いや、な? と霊王さまは何をしていたのか? それをあたしに説明した。
「何か……まぁ、ただの〝感覚〟的なものじゃったから、何とも言えんのじゃが……リムル。お前の〝中に〟妙な〝気配〟を感じた気がしての? 念のために妾の魔法で身体を調べさせてもらったのじゃが……ふむ。どうやら妾の勘違いであったようじゃ。気持ちの悪いことを言ってすまんの。許せ」
「!!? あ――ああ! 何だ! そうだったの!? もう! 霊王さまってばびっくりさせないでよ~!」
「かかか、すまんすまん。――おお、そうじゃ。そんなことより今の制御方法を紙に記録しておかねばな? えーと、紙はどこに置いたんじゃったかな?」
「あ、霊王さま! 紙ならさっきそこに置いてありましたよ?」
「ん? どこじゃ?」
「そこそこ!」
…………。
霊王さまとファナはあたしから離れて行った。
その後、心臓が、バクバク、鳴ったままになっているあたしに、ハイジャはよりいっそう声を潜めて話しかけてきた。

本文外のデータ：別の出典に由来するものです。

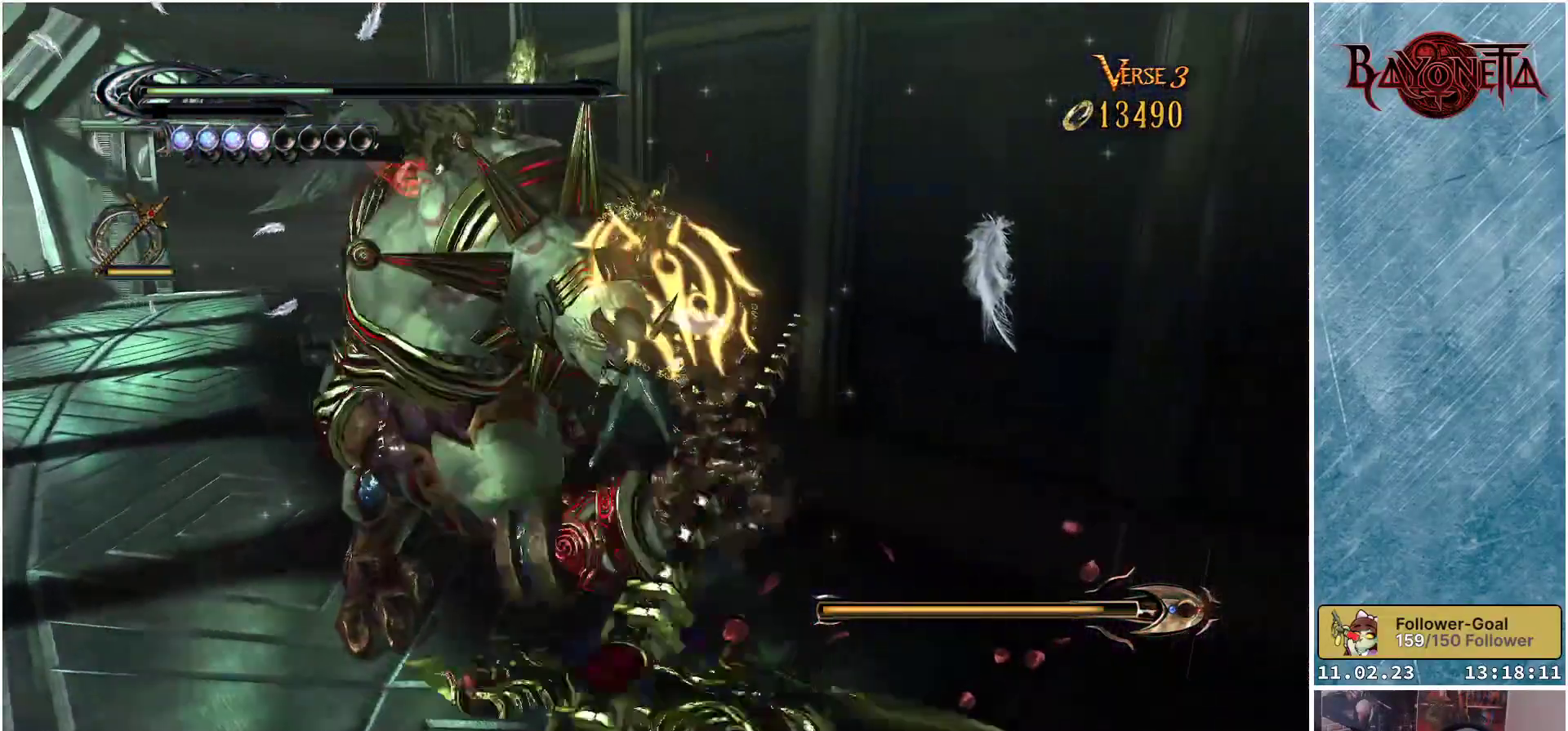
{"buttons": ["Y"], "left_stick": "center", "right_stick": "center", "events": [[50, "Y", "up"], [117, "Y", "down"], [200, "Y", "up"], [267, "Y", "down"], [350, "Y", "up"], [417, "Y", "down"]]}
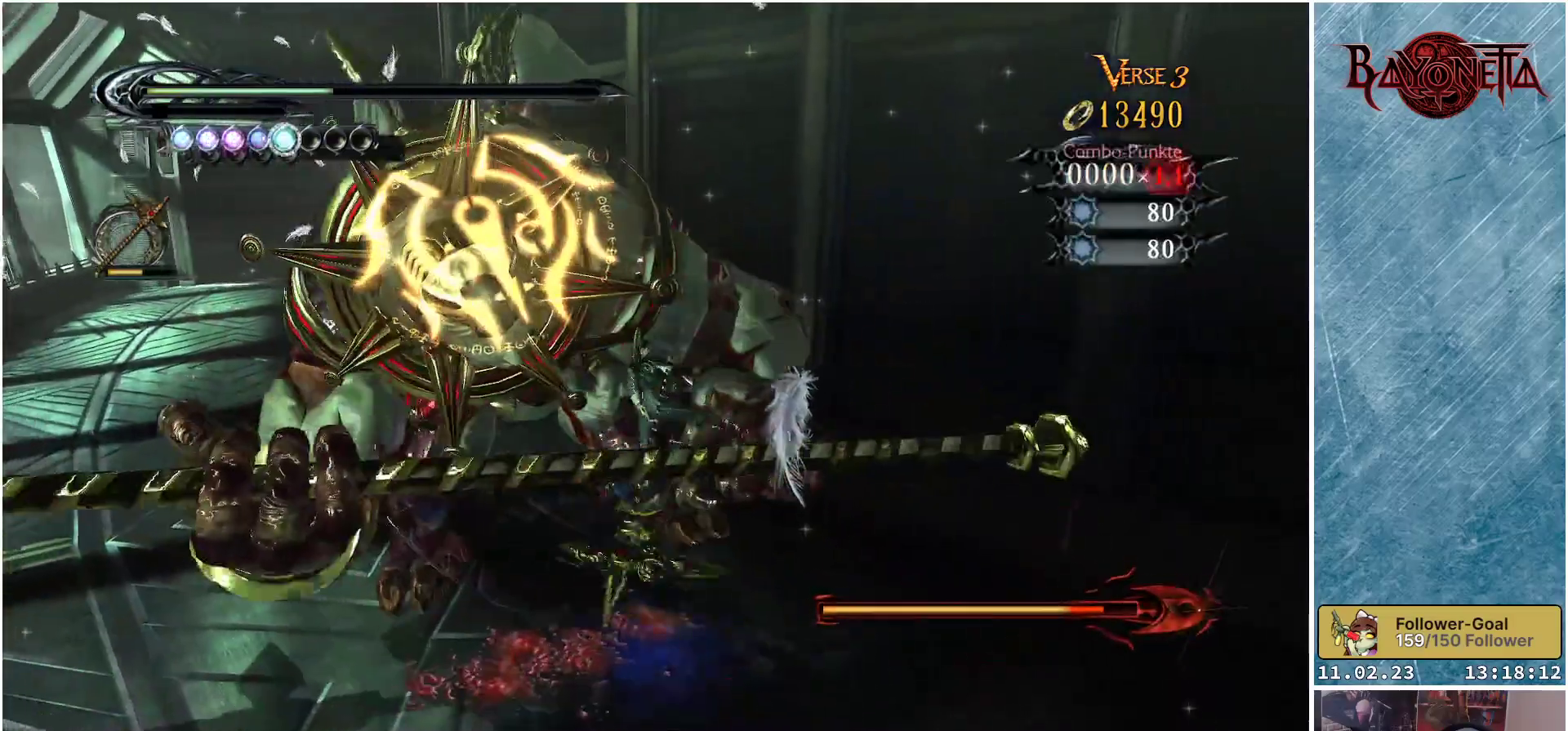
{"buttons": [], "left_stick": "center", "right_stick": "center", "events": [[17, "Y", "up"], [67, "Y", "down"], [150, "Y", "up"], [217, "Y", "down"], [317, "Y", "up"], [367, "Y", "down"], [451, "Y", "up"]]}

『……あ、あっっっぶねー! もうちょっとで見つかるところだった! いや、マジ死んだと思ったよおれっち! 一度死んでおいてアレだけどさ!?』
「……ねぇ、ちょっと!」
と、あたしは霊王さまたちに背を向けて、同じく小声で話した。
「どういうこと? 霊王さまは何であんたに気づきかけたの?」
『詳しくはおれっちにも分からねぇ! ただ、今のおれっちは例えるなら……そう! 大量の落ち葉の中に落ちた、〝一枚の葉っぱ〟みたいな〝マナ〟しか持ってねぇ状態なんだ! 普通に考えたら肉眼でなんか見えるわけもないし、譬え魔法を使ってたとしても、おれっちの存在に気づくのなんてまず以って〝不可能〟ってやつなんだよ! それをあのロリバ……霊王さまは気づきかけたんだ! さすがは〝王〟って感じだぜ! だてに世界の〝王〟をやってねぇな!』
そ……そうなんだ。やっぱり、霊王さまってすごい〝王〟さまなんだ……。
『へい! 感心してる場合じゃねーぞ? 今調べられた時、おれっちはお前の手の〝力〟がギリギリ発動しない、〝手首〟に隠れて何とかやりすごしたが、もうあとほんの数センチ霊王さまが踏み込んで調べていたら……いや~! 死ぬ! マジで死ぬ! ホント、お前に〝力〟があってよかったぜ! 霊王さまもそれに触れちまわないように、手首の一歩手前で調べるのを止めてくれたからな! ――と! とにかくだ! おれっちはもう、訓練中は隠れて絶対出てこないようにするから、返事はまた後で! じゃあな!』
「あ、ちょっと!?」
………………。
……ダメだ。どうやら本格的に隠れることにしたらしい。何も返事は聞こえてこなかった。
しかし言いたいことだけ言って逃げるって……まぁ、いいか。返事は後でいいって言ってるんだし?
そう考えたあたしは、気にすることを止め、霊王さまたちの下へ駆け寄った。